▶ [INSTRUCTIONS]
1. From the Yangtze article, return the passage that begins at the words "Seventy years of" and ends after the words "large-scale conservation investments.", copied exactly.
2. Answer these questions using the Yangtze article:
(a) Which years does the Science analysis cover?
(b) Since what decade had the river been in continuous ecological decline?
(c) What law backs the fishing ban?

▶ [EXTRACT TO READ]
---

Yangtze River Fishing Ban Shows Fish Biomass More Than Doubling in Four Years

A Science analysis of data from 2018 to 2023 quantifies the early ecological response to China's unprecedented decade-long commercial fishing prohibition, with large-bodied species and the critically endangered finless porpoise showing pronounced recovery

Seventy years of freshwater biodiversity loss is not an easy trend to reverse. The Yangtze River - the longest and most ecologically significant river in China - had been in continuous ecological decline since the 1950s, when rapid industrialization began reshaping the basin. Decades of overfishing, dam construction, pollution, and habitat degradation had depleted fish populations to a fraction of historic levels. Several species were edging toward extinction despite large-scale conservation investments.

In 2021, China enacted a response proportionate to the scale of the problem: a complete 10-year commercial fishing ban across the entire Yangtze basin, backed by the Yangtze River Protection Law and strict enforcement mechanisms. No comparable freshwater fishing prohibition had ever been attempted at this scale anywhere in the world.

---

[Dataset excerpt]
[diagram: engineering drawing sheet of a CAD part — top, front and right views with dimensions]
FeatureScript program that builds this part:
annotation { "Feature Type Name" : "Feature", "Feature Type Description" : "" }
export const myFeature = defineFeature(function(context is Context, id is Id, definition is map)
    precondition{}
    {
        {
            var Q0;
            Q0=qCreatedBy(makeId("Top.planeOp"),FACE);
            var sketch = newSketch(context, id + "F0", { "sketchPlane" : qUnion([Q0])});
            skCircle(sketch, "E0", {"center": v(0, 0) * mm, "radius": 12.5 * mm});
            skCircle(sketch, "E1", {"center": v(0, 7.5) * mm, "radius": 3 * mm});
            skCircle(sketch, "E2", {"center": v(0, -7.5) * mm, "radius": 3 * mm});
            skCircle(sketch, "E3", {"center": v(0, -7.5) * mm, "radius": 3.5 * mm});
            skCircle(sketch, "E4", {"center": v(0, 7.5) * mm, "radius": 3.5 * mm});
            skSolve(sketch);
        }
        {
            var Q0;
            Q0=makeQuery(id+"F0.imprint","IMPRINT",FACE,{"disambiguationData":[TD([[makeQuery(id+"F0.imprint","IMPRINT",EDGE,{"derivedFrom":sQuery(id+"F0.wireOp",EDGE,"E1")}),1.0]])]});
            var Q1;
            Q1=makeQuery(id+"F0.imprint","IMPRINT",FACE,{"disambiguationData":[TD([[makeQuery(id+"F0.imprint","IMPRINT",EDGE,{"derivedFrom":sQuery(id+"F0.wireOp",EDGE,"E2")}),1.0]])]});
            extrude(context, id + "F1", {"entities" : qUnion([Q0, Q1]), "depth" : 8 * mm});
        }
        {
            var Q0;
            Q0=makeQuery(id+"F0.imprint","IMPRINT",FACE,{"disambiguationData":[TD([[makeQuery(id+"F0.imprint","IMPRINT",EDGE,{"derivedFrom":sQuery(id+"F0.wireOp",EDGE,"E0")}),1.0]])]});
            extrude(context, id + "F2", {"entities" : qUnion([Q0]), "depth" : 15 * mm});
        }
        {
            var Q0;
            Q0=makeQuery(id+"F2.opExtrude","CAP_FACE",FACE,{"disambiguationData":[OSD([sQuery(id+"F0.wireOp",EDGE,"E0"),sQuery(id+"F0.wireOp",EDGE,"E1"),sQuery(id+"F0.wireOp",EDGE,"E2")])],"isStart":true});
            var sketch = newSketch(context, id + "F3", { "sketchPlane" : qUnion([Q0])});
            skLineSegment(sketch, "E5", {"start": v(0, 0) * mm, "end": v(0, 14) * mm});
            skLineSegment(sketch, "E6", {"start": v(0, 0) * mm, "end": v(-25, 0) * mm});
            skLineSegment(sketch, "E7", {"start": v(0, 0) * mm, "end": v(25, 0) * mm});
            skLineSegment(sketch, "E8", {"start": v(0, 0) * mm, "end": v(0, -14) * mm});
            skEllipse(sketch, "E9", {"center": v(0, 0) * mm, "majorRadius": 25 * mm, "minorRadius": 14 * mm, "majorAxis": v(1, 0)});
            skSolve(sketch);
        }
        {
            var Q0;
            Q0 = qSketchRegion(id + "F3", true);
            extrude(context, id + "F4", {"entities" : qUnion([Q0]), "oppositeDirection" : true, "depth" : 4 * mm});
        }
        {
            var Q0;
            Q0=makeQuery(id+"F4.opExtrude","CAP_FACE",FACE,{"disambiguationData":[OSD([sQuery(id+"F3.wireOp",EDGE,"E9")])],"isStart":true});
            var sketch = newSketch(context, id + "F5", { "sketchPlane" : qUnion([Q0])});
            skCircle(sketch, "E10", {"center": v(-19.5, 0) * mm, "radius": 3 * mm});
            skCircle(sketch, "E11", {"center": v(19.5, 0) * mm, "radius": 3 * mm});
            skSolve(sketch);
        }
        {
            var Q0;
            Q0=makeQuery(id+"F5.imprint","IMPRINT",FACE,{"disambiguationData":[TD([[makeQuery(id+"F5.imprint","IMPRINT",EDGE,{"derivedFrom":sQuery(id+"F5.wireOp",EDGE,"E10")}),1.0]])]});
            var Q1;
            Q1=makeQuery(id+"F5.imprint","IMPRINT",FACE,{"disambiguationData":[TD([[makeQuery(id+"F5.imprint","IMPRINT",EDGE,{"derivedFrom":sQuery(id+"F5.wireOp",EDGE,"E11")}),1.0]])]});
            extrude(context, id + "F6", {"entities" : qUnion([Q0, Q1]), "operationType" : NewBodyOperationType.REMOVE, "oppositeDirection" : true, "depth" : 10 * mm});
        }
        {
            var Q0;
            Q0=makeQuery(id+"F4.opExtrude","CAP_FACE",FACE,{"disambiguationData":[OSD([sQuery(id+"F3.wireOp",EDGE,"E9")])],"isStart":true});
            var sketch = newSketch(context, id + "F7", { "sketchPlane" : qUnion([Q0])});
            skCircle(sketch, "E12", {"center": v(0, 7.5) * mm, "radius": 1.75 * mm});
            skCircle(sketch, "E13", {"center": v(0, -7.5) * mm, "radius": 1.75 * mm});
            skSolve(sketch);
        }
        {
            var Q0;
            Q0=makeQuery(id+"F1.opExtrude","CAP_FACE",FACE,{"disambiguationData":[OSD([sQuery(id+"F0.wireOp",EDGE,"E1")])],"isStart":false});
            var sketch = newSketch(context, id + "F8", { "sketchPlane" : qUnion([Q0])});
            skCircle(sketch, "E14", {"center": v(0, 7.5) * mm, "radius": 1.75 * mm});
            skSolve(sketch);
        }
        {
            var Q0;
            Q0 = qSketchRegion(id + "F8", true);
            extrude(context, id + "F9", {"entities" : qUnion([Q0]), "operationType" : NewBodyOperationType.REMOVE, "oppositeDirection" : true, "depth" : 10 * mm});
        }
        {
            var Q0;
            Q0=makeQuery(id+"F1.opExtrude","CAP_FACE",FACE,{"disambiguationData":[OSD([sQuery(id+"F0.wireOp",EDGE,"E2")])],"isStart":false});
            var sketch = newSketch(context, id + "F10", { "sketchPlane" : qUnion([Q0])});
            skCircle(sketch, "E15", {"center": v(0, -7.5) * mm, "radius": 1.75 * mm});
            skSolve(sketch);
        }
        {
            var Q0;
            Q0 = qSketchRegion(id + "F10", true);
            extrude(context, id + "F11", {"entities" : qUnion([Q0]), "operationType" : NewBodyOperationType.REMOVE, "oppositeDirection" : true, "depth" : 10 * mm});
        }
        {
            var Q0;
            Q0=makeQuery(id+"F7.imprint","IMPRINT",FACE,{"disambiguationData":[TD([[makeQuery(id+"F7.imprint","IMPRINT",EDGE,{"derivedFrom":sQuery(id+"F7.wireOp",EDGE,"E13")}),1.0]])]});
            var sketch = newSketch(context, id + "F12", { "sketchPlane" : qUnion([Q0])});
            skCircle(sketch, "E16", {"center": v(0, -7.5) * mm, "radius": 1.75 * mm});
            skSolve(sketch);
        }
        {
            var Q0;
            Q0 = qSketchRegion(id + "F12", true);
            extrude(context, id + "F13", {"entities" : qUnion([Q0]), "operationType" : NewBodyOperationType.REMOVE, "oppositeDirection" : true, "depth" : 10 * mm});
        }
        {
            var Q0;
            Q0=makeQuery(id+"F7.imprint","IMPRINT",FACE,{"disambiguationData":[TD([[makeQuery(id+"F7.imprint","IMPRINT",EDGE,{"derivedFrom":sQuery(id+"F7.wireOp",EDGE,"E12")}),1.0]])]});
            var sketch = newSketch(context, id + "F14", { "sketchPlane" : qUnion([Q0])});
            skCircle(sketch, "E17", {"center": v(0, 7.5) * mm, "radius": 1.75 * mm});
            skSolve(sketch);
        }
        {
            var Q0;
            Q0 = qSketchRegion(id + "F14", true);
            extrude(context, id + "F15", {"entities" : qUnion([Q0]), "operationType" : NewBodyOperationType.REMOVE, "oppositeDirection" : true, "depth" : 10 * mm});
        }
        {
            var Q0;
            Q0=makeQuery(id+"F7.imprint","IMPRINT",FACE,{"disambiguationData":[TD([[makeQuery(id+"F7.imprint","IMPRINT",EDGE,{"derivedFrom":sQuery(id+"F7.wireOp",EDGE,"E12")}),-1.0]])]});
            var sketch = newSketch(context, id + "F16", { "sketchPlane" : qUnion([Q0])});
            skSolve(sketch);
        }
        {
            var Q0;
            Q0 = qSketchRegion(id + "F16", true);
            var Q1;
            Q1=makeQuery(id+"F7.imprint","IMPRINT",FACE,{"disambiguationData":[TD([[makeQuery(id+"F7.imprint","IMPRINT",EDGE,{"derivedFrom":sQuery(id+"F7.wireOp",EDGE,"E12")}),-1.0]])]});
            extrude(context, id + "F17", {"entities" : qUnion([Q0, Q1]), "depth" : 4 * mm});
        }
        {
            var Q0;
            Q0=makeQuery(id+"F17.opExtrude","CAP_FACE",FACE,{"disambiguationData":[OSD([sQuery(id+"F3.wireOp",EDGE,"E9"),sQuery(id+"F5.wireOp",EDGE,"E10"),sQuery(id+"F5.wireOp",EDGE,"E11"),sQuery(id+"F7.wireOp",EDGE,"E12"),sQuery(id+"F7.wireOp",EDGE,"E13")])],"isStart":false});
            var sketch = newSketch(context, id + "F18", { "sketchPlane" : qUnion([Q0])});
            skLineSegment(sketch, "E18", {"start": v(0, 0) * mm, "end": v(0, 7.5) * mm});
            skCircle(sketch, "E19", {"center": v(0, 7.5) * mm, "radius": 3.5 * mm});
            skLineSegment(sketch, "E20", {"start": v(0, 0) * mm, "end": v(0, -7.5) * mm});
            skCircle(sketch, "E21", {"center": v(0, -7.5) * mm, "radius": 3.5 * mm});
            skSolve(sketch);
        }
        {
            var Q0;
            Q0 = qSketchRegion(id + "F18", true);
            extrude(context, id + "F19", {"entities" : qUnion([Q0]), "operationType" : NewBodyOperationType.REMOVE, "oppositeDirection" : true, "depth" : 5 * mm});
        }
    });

---

▶ [EXPECTED ANSWERS]
1.
Seventy years of freshwater biodiversity loss is not an easy trend to reverse. The Yangtze River - the longest and most ecologically significant river in China - had been in continuous ecological decline since the 1950s, when rapid industrialization began reshaping the basin. Decades of overfishing, dam construction, pollution, and habitat degradation had depleted fish populations to a fraction of historic levels. Several species were edging toward extinction despite large-scale conservation investments.

2.
(a) 2018 to 2023
(b) The 1950s
(c) The Yangtze River Protection Law